Announcing the layoffs, which Nokia CEO Pekka Lundmark phrased as “resetting our cost-base to protect profitability,” the company said it would cut between 9,000 and 14,000 workers. Specifically, Nokia said the cost-cutting program “is expected to lead to a 72,000 to 77,000 employee organization compared to the 86,000 employees Nokia has today.” Those numbers mean Nokia could lay off as much as 16% of its global workforce.
The reason Nokia is giving a relatively broad range when it comes to the number of layoffs is because the final total “will depend on the evolution of end market demand.” In other words, it will depend on whether Nokia’s sales pick up.

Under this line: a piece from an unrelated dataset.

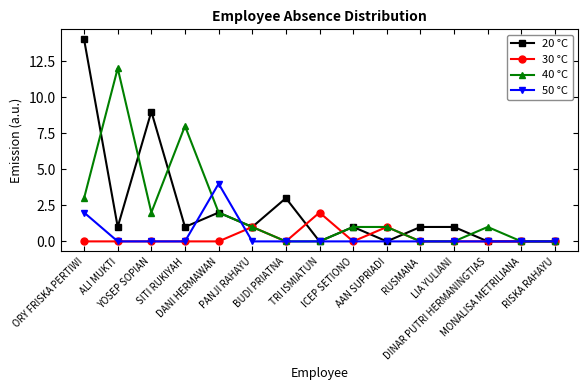

Reading right to left, transcribe all the data shown in this chart.

20 °C: 0	0	0	1	1	0	1	0	3	1	2	1	9	1	14
30 °C: 0	0	0	0	0	1	0	2	0	1	0	0	0	0	0
40 °C: 0	0	1	0	0	1	1	0	0	1	2	8	2	12	3
50 °C: 0	0	0	0	0	0	0	0	0	0	4	0	0	0	2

If not, it’s likely the layoffs will be at the higher end of the range.
As for where the job cuts will come from, Nokia says its Mobile Networks, Cloud, and Network Services divisions will be most impacted, as well as Nokia’s corporate functions. Nokia did not say in which countries its workforce will suffer the most losses.
Nokia’s announcement comes after competitor Qualcomm announced it would lay off about 2.5% of its workforce earlier this month. It also follows job cut announcements at LinkedIn and Bandcamp earlier this week.